TWO IS BETTER THAN ONE: Tyson demonstrates how two lenses can be combined for greater magnification.
RAPT AUDIENCE: Boys listen as Tyson and Gautham demonstrate how lenses function and how they can be used in microscopes. We used the microscopes to show how water can be filtered to remove many disease-causing germs. This first lesson of our trip was a huge success.
TEACHER AND STUDENTS: Gautham helps the boys make their own microscope mounts during the first science lesson in microscopy. By linking human behavior and sickness with microorganisms under a microscope and teaching filtration techniques, we helped fill in educational gaps.

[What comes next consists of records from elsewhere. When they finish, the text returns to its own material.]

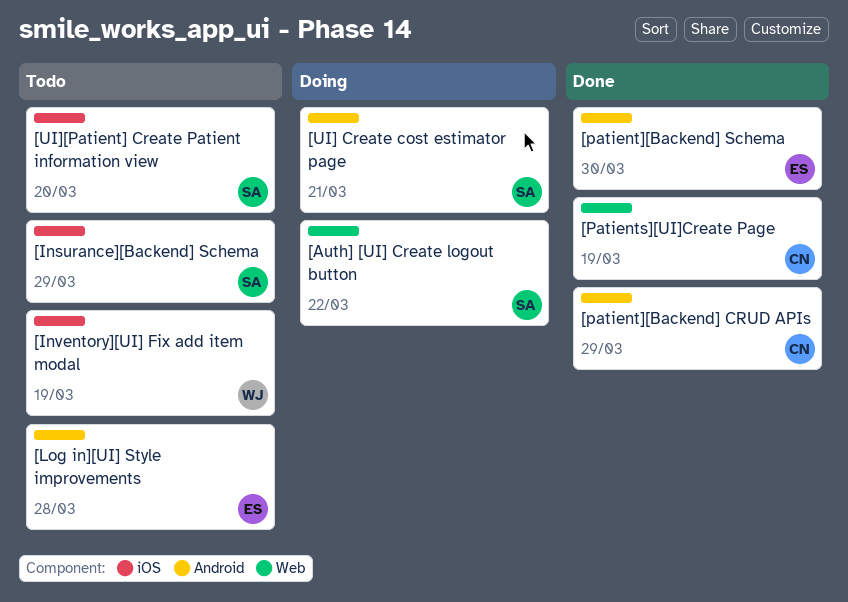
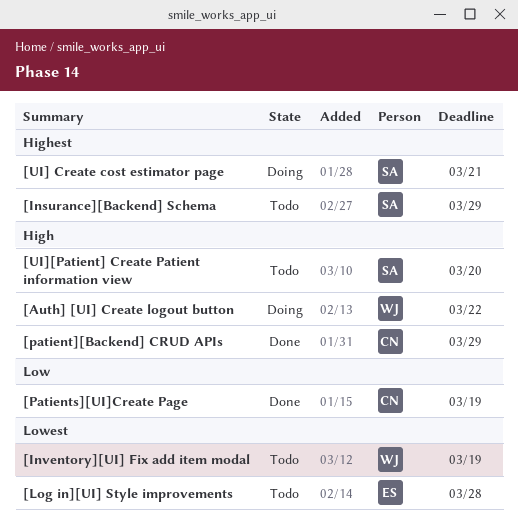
[Auth] [UI] Create logout button, owner: SA -> WJ
[patient][Backend] Schema: present -> none

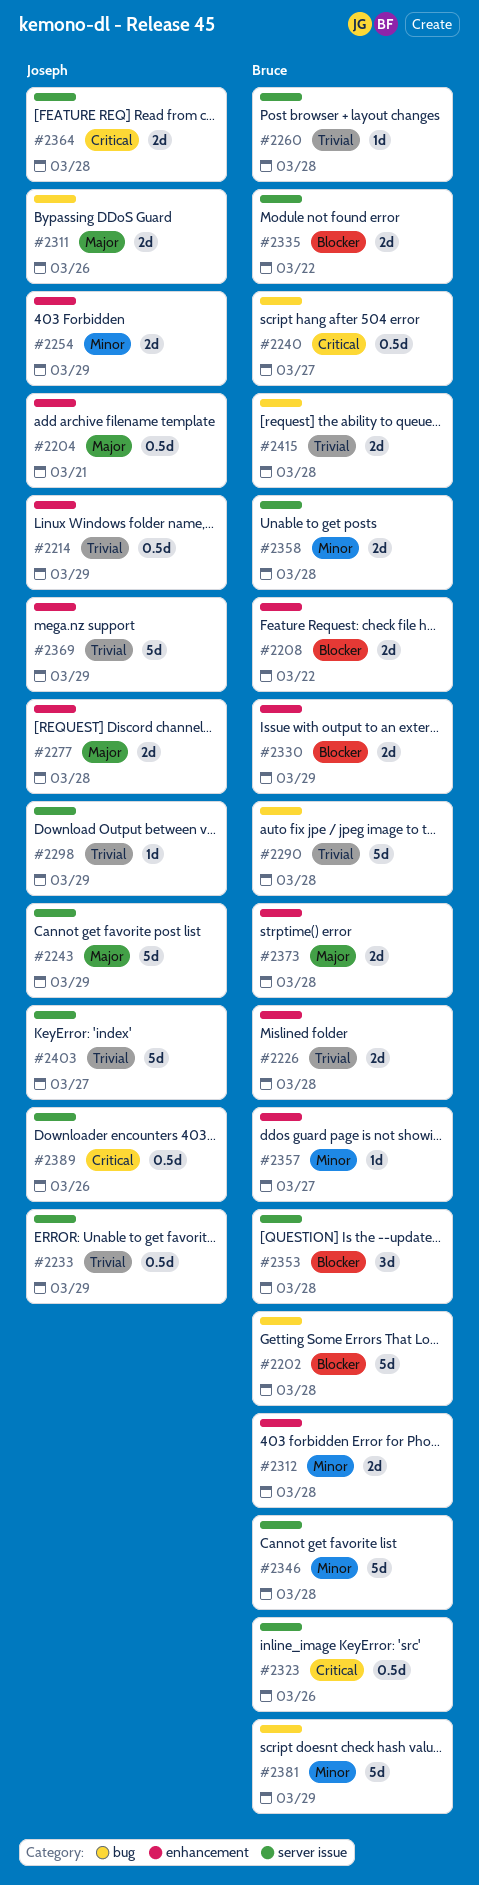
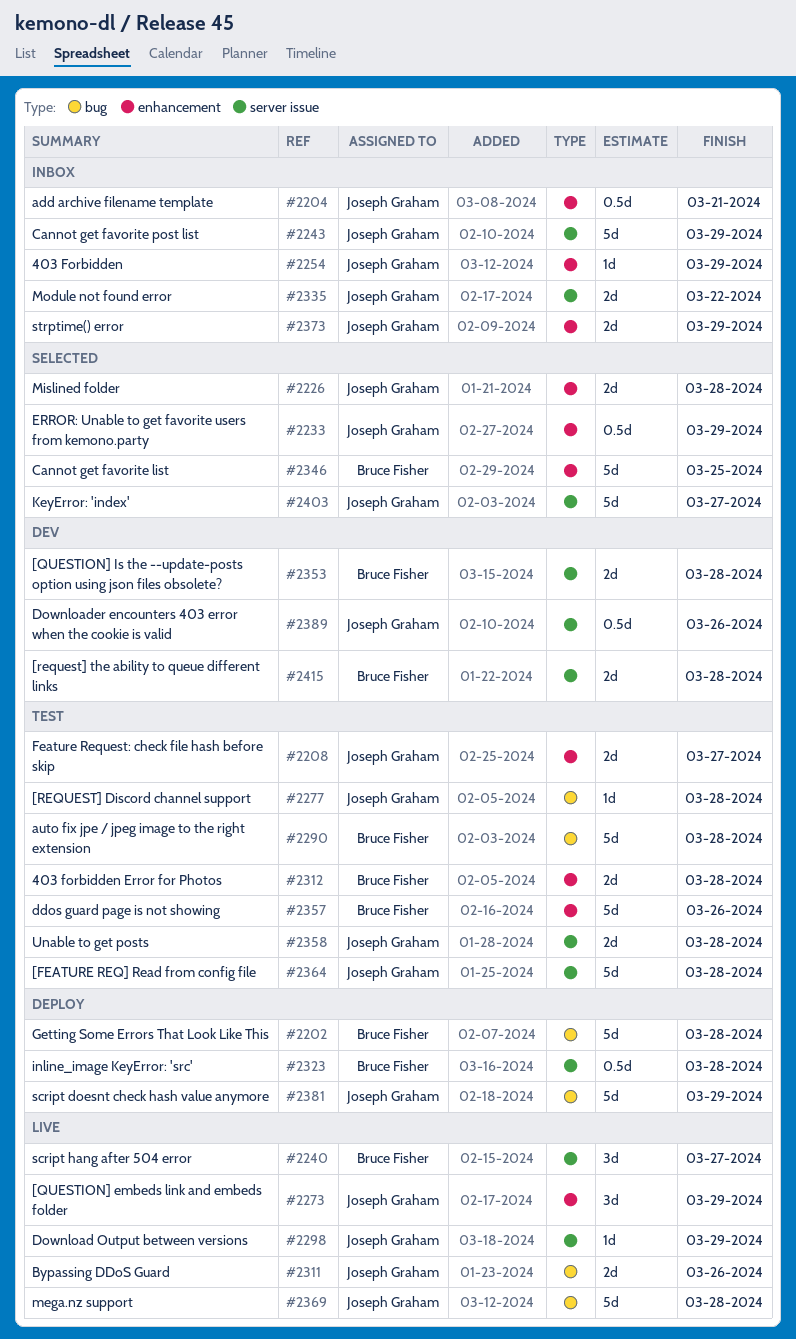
#2208, owner: Bruce Fisher -> Joseph Graham
#2208, due: Mar 22 -> Mar 27
#2214: present -> none
#2226, owner: Bruce Fisher -> Joseph Graham
#2233, label: server issue -> enhancement
#2240, label: bug -> server issue
#2240, estimate: 0.5d -> 3d
#2254, estimate: 2d -> 1d
#2260: present -> none
#2273: none -> present
#2277, label: enhancement -> bug
#2277, estimate: 2d -> 1d
#2323, due: Mar 26 -> Mar 28
#2330: present -> none
#2335, owner: Bruce Fisher -> Joseph Graham
#2346, label: server issue -> enhancement
#2346, due: Mar 28 -> Mar 25
#2353, estimate: 3d -> 2d
#2357, estimate: 1d -> 5d
#2357, due: Mar 27 -> Mar 26
#2358, owner: Bruce Fisher -> Joseph Graham
#2364, estimate: 2d -> 5d
#2369, label: enhancement -> bug
#2369, due: Mar 29 -> Mar 28
#2373, owner: Bruce Fisher -> Joseph Graham
#2373, due: Mar 28 -> Mar 29
#2381, owner: Bruce Fisher -> Joseph Graham
#2415, label: bug -> server issue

AN EYE FOR SCIENCE: Boys look at their water samples through the microscope. They kept discovering new bugs and asking us what they were. (We didn’t know!) One day, these boys might become scientists or engineers. Or inventors, tinkerers, healers, builders, entrepreneurs, mechanics, business owners or teachers in their community.
SOLAR LESSON: I’m showing how solar panels turn light into electricity as part of a larger demonstration on how a solar panel array, which we had brought with us and later installed, will provide power for the orphanage. During our stay in Puerto Alegría, we frequently fielded questions from both the kids and the adults in the community about solar power and its applications.
SUN, THEN SONG: We were fortunate to obtain a small grant from the Clinton Global Initiative that paid for supplies such as small solar power teaching kits. Here the boys try out the panels from the kit, which they had wired to a music-playing device.
CREATIVE CARPENTRY: Installing solar panels on one of the school roofs proved to be more challenging than we expected. Aside from finding the appropriate hardware and tools, we encountered such obstacles as bat colonies in the attic and the fragility of the ladder that we used to climb to the roof.
COOL PLAY: Jamie splashes in the river during a break after lunch. The river provided a much-needed refresher from the heat and humidity.
UPON CLOSER INSPECTION: When we weren’t teaching, we got to know the kids. Here a four-year old orphan named Luis plays dentist with Rick.
JUNGLE MUSIC: Frankie (right) and Eduardo, an orphanage caretaker, jam for us in an impromptu concert accompanied by frogs, crickets and other rainforest sounds. Light at night was a luxury. Electricity in the area is supplied by generators, but the gasoline to power them is expensive for the villagers and has to be shipped in, so there was electricity for only an hour or two, if at all.
NOURISHMENT FOR THE BODY AND MIND: Tyson and the boys from the orphanage wait for dinner to be served. Starches such as rice, plantains and potatoes form the staple of most meals there. Overall, our first trip to the Amazon was a success. We left feeling more committed than ever to our mission: scientific knowledge should be available to everyone, and armed with it, these young people, regardless of their circumstances, can build a better future.